***** Records for this task

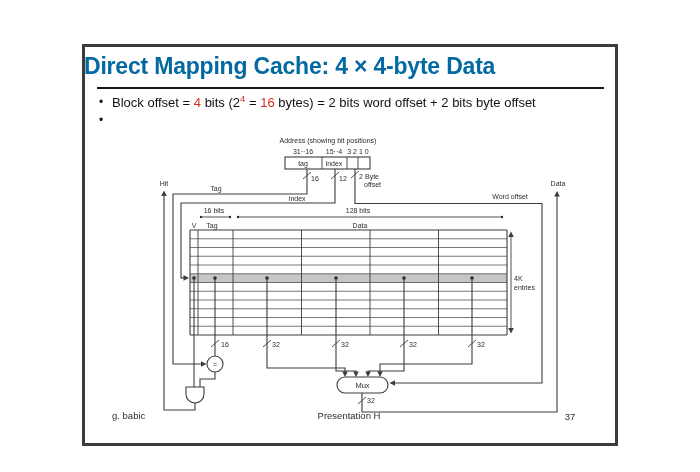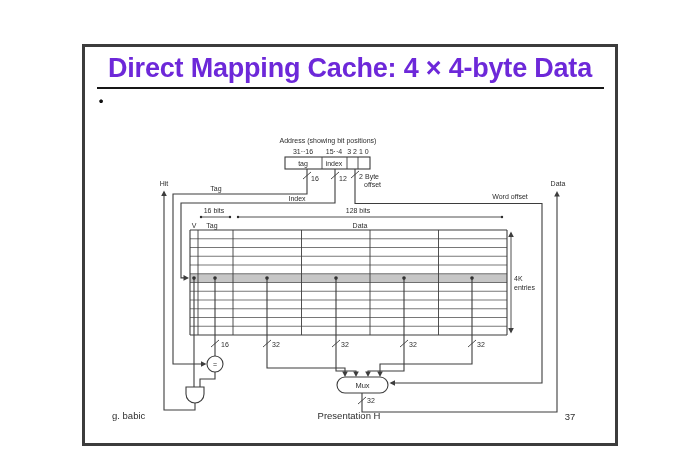"Direct Mapping Cache: 4 ×" .title { color: #6d28d9 -> #0369a1; font-size: 27px -> 23px; text-align: center -> none }
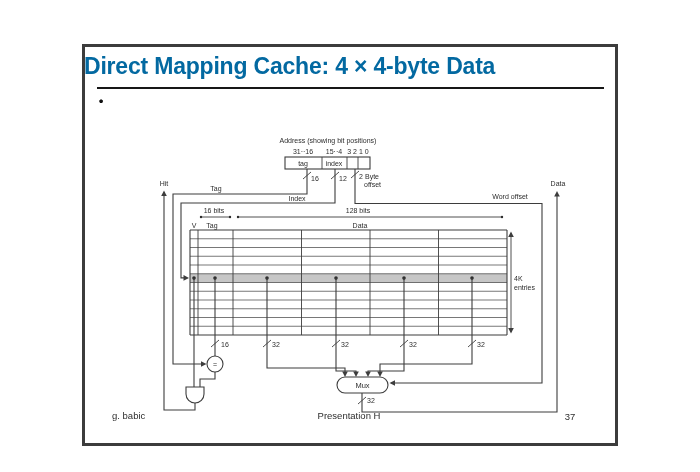"Block offset = 4 bits" span { html: none -> <span><span>Block offset = </span><span>4</span><span> bits (2</span><span>4</span><span> = </span><span>16</span><span> bytes) = 2 bits word offset + 2 bits byte offset</span></span> }
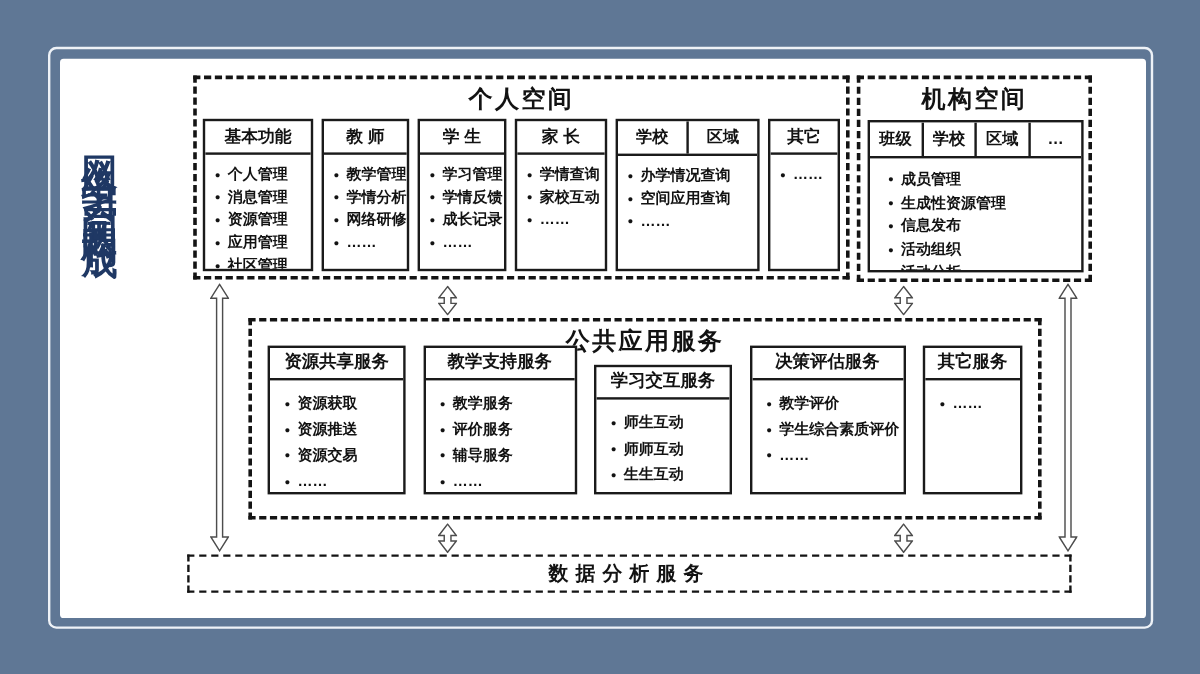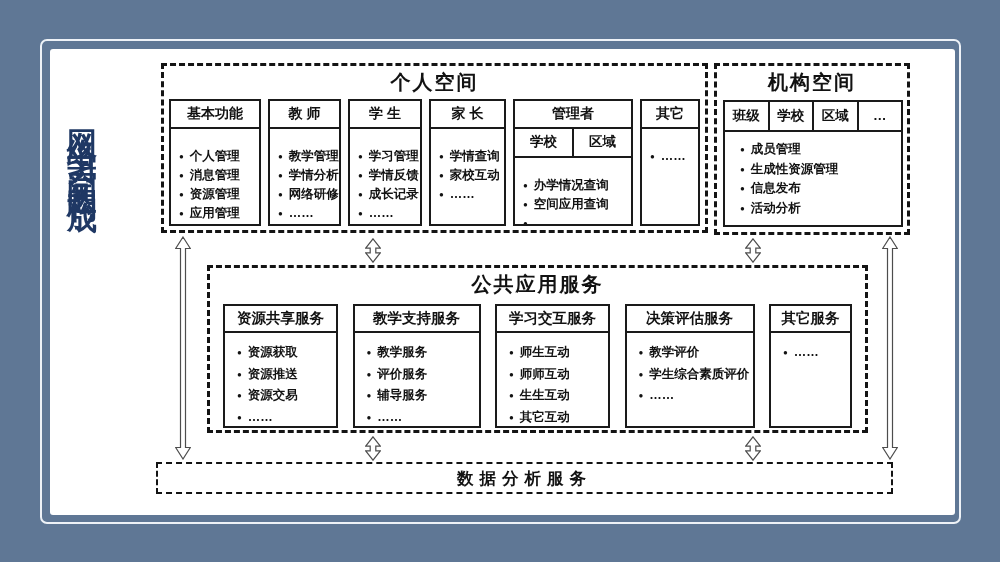"管理者" div.col-header { html: <div>管理者</div> -> none }
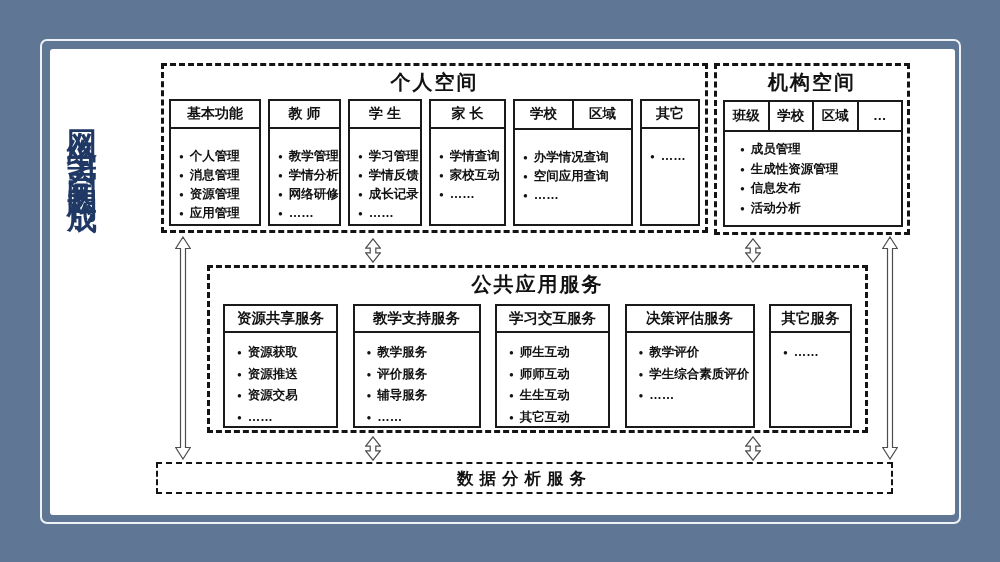"个人管理" ul.blist { padding: 18px 2px 0 8px -> 7px 2px 0 8px }
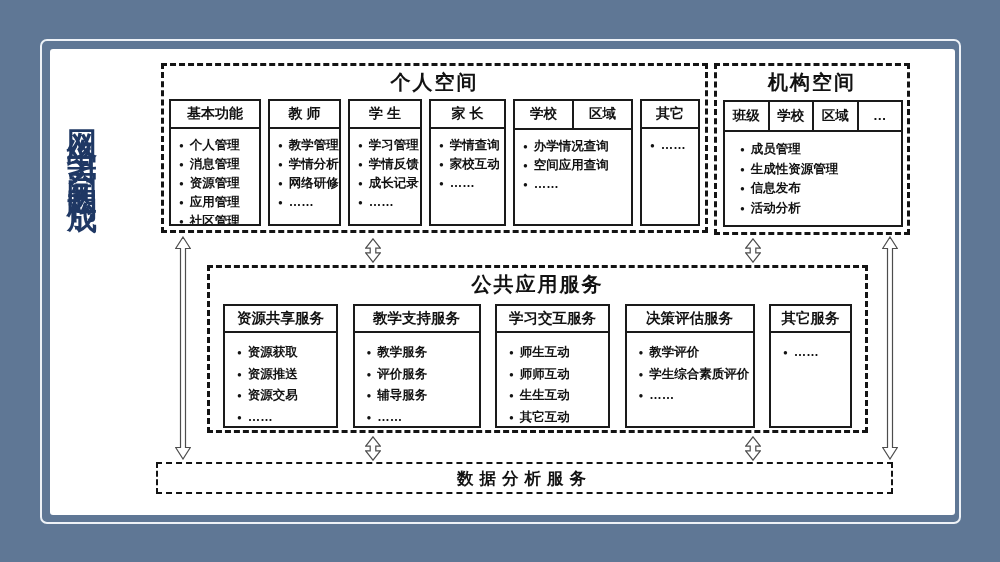"活动组织" li { html: none -> <li> <span>活动组织</span> </li> }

**********

> [Aim of the task] Give back word for word the lines from the one containing "padding: 18px 2px" through the final line of the data above. Pictures are to be left out.

> [Reply]
"个人管理" ul.blist { padding: 18px 2px 0 8px -> 7px 2px 0 8px }
"活动组织" li { html: none -> <li> <span>活动组织</span> </li> }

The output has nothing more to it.